Example Code Snippet
import pandas as pd
from sklearn.ensemble import RandomForestClassifier
from sklearn.svm import SVC
from sklearn.model_selection import train_test_split, StratifiedKFold
# Assume df_transactions has columns: ['vendor_id', 'amount', 'currency_dummy_...', 'dept_dummy_...', 'label']
# Split data
X = df_transactions.drop(['label'], axis=1)
y = df_transactions['label']
X_train, X_test, y_train, y_test = train_test_split(X, y,
test_size=0.2,
random_state=42,
stratify=y)
# First-level model (Random Forest)
rf_model = RandomForestClassifier(n_estimators=100, class_weight='balanced', random_state=42)
rf_model.fit(X_train.drop('vendor_id', axis=1), y_train)
# PO-level predictions
X_test['po_pred'] = rf_model.predict(X_test.drop('vendor_id', axis=1))
# Aggregate to vendor-level
df_agg = X_test.groupby('vendor_id').agg({
'po_pred': 'mean',
# add more aggregates...
}).reset_index()
# Merge vendor-level metadata if needed
# e.g., df_vendor_meta with columns like 'vendor_id', 'commodity_count', etc.
df_vendor_level = pd.merge(df_agg, df_vendor_meta, on='vendor_id', how='left')
vendor_X = df_vendor_level.drop(['vendor_id', 'true_label_if_available'], axis=1)
vendor_y = df_vendor_level['true_label_if_available'] # this is the vendor-level label if known
# Second-level model (SVM)
svm_model = SVC(kernel='rbf', class_weight='balanced')
svm_model.fit(vendor_X, vendor_y)
Potential Follow-Up Questions
How do you handle an extremely small set of confirmed positive labels while many negative labels remain uncertain?
Use a recall-oriented approach and a robust evaluation strategy. Random oversampling, SMOTE, or carefully designed hyperparameter searches can help. Calibrate the model with a threshold that prioritizes catching true positives. If negative labels are unverified, treat them with caution. Active learning can also prompt domain experts to label additional vendors.
Why not train only on vendor-level data?
PO-level data holds granular information about individual transactions that might get lost if you only rely on vendor-level aggregation. The dual-model pipeline inherits the fine detail from PO predictions and rolls it into a vendor-level profile. A single pass on vendor-level data alone cannot incorporate each transaction’s distinct risk signals.
Why did you choose Random Forest and SVM over alternatives?
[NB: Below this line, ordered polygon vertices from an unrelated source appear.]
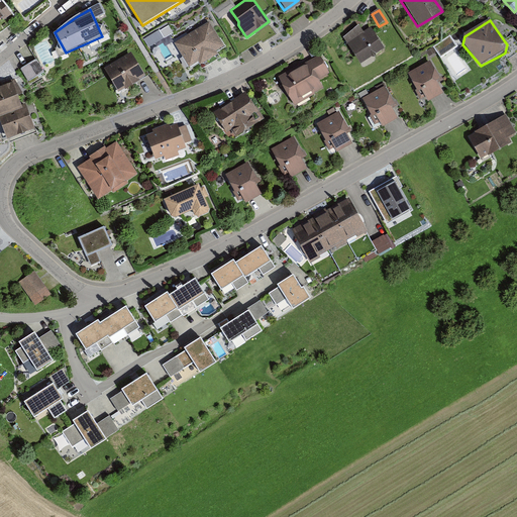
[(218,54),(216,50),(224,46),(209,21),(175,42),(189,68),(199,62),(201,65),(218,54)]
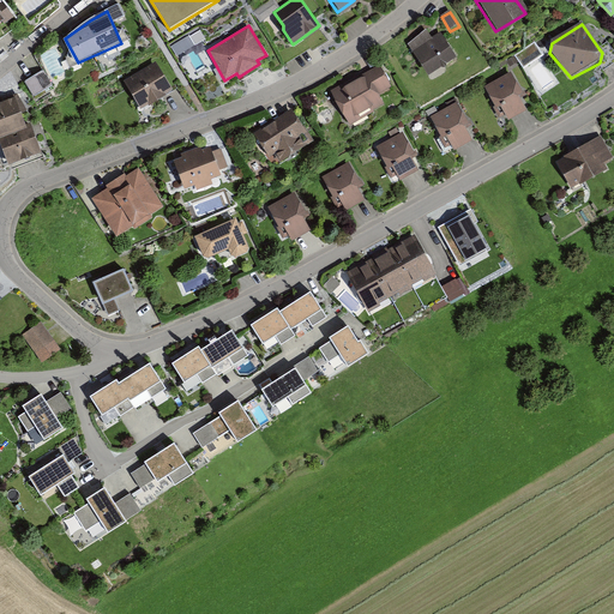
[(427,31),(409,47),(429,78),(457,60),(440,35),(432,40),(427,31)]
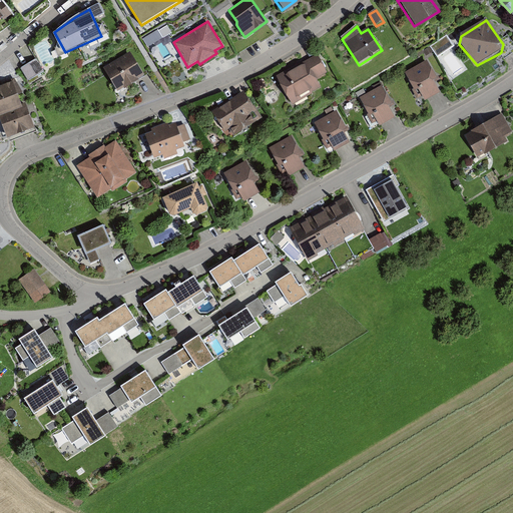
[(432,47),(439,57),(455,46),(449,36),(432,47)]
A Random Forest quickly handles sparse and high-dimensional data and provides stable results with minimal tuning. SVM with appropriate kernels can effectively separate classes in imbalanced datasets once vendor-level features are aggregated. Naive Bayes was avoided because the prior probabilities are unknown and the small sample of Agents may not be representative of the true proportion.
How do you ensure interpretability for auditors or internal stakeholders who need assurance about the results?
Tree-based methods can generate feature importances, so highlight top contributors to the suspicious prediction. Show aggregated transaction patterns (e.g., repeated high-risk transaction types). SVM is less transparent by default, but combined with the first-level Random Forest feature rankings, you can give a sense of which signals drive the final classification.
Would you ever employ dimensionality reduction techniques here?
Dimensionality reduction (e.g., PCA) can simplify training times. But if there is a risk that relevant transactional details get lost, it may be better to keep most features. Monitoring performance through cross-validation helps decide if the small gains in speed outweigh the loss in predictive power.